--- Action item ---
Could you render the listing below as a two-column CSV with the header columns input and output, one row for each entry and its answer, putting every field in quotes and turning line breaks into spaces?

....

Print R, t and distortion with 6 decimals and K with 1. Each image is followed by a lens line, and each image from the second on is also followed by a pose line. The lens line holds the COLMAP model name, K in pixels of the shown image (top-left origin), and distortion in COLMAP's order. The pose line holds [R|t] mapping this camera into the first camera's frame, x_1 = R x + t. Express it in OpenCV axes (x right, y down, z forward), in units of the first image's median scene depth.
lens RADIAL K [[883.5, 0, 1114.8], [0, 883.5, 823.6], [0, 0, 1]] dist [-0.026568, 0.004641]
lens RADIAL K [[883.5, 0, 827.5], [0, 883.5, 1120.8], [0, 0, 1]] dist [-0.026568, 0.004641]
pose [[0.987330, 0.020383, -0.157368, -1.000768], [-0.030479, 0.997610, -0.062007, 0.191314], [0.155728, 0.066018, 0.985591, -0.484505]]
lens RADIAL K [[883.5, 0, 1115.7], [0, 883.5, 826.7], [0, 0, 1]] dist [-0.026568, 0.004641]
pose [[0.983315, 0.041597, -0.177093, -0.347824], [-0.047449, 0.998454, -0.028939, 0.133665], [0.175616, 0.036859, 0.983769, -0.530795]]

....

--- Response ---
input,output
"Print R, t and distortion with 6 decimals and K with 1. Each image is followed by a lens line, and each image from the second on is also followed by a pose line. The lens line holds the COLMAP model name, K in pixels of the shown image (top-left origin), and distortion in COLMAP's order. The pose line holds [R|t] mapping this camera into the first camera's frame, x_1 = R x + t. Express it in OpenCV axes (x right, y down, z forward), in units of the first image's median scene depth.","lens RADIAL K [[883.5, 0, 1114.8], [0, 883.5, 823.6], [0, 0, 1]] dist [-0.026568, 0.004641] lens RADIAL K [[883.5, 0, 827.5], [0, 883.5, 1120.8], [0, 0, 1]] dist [-0.026568, 0.004641] pose [[0.987330, 0.020383, -0.157368, -1.000768], [-0.030479, 0.997610, -0.062007, 0.191314], [0.155728, 0.066018, 0.985591, -0.484505]] lens RADIAL K [[883.5, 0, 1115.7], [0, 883.5, 826.7], [0, 0, 1]] dist [-0.026568, 0.004641] pose [[0.983315, 0.041597, -0.177093, -0.347824], [-0.047449, 0.998454, -0.028939, 0.133665], [0.175616, 0.036859, 0.983769, -0.530795]]"